Actually, no, not at all; real-world compilers will exploit the fact that the C standard does not define the behavior of integer arithmetic overflow when it’s optimizing your program. As a result, you can’t at all rely on wraparound happening. For instance, consider the following program:

#include <sys/stat.h>
#include <sys/types.h>
#include <fcntl.h>
#include <limits.h>
#include <stdio.h>
#include <stdlib.h>
#include <string.h>
#include <unistd.h>
 
int process_something (int fd, int size)
{
        // Catch integer overflow
        if (size > size + 1)
                abort();
 
        char *string = malloc(size + 1);
        int count = read(fd, string, size);
        string[count] = 0;
        int len = strlen(string);
        free(string);
        return len;
}
 
int main (int argc, char *argv[])
{
        int fd = open("/etc/issue", O_RDONLY);
        int len = process_something(fd, INT_MAX);
        close(fd);
        return EXIT_SUCCESS;
}

The function process_something wants to allocate size + 1 bytes and is trying to be careful not to accidentally pass a negative value to malloc, which would happen if size == INT_MAX. The code tries to exploit how two’s complement works by checking size > size + 1 to detect integer overflow, and aborting if that’s the case.

This code does not work when compiled with gcc, depending on the optimization level. At -O2 and above, gcc realizes that size > size + 1 should never be true — think about it mathematically — and so eliminates the entire if block. What about if there is integer overflow? The C standard says the behavior of the program is undefined if that happens, so the compiler doesn’t need to worry about it.

When compiled at optimization level -O0 or -O1, the output of the program is:

Aborted

Which is what happens when abort gets called. This is the behavior the programmer expected.

But when compiled at optimization level -O2 or -O3, the code that calls abort gets optimized away, and this happens (or at least, could happen) instead:

Segmentation fault

Why? On x86 Linux, malloc returns NULL when it receives a negative argument, since size + 1 is negative due to two’s complement wraparound. Since malloc returned a NULL pointer, a segmentation fault happens when the following code attempts to dereference it.

This is at least what happens on my computer.
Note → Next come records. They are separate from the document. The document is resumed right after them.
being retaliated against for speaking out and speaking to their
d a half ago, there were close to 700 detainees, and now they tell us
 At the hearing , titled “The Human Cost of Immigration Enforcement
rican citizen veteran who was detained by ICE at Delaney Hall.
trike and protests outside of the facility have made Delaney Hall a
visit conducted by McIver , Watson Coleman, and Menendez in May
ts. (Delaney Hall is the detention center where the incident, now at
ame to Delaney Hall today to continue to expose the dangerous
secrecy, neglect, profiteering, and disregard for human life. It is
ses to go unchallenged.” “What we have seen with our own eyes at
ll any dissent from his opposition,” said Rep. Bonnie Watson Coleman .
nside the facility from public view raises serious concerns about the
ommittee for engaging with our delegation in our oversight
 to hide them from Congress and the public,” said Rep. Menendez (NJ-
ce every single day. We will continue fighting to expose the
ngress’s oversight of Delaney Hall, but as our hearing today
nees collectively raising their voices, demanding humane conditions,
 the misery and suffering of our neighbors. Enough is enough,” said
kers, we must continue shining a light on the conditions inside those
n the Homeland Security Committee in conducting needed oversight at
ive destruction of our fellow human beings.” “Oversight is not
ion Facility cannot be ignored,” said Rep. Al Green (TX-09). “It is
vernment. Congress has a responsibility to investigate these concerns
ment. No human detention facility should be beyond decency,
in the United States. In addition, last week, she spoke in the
But since the program invokes undefined behavior, it could do anything at all and be considered correct, from a technical standpoint. Other possibilities are: successfully reading the input file anyway, failing silently without crashing, sending threatening e-mails to your boss, drinking your coffee when you’re not looking, or making demons fly out of your nose. Undefined behavior is undefined. Anything is possible.

The point is, relying on undefined behavior is a bad idea, even if you think you know what’s actually going to happen. Part of the reason that languages like C provide areas where undefined behavior can occur, as opposed to languages like Java that try to specify what must happen in every circumstance, is that it gives compilers a lot more flexibility in optimizing code. A compiler can assume, for example, that a < a + 1 without having to first prove that a will never be the maximum possible value for its type; if process_something in our previous example were in a separate library, the compiler would have no way of knowing what a could be at runtime, and would have to assume the worst.

For more about the gotchas of undefined behavior in C, read What Every C Programmer Should Know About Undefined Behavior (part 2) (part 3) on the LLVM Project Blog, which inspired this post and showed me why I would have answered the question I opened this post with incorrectly.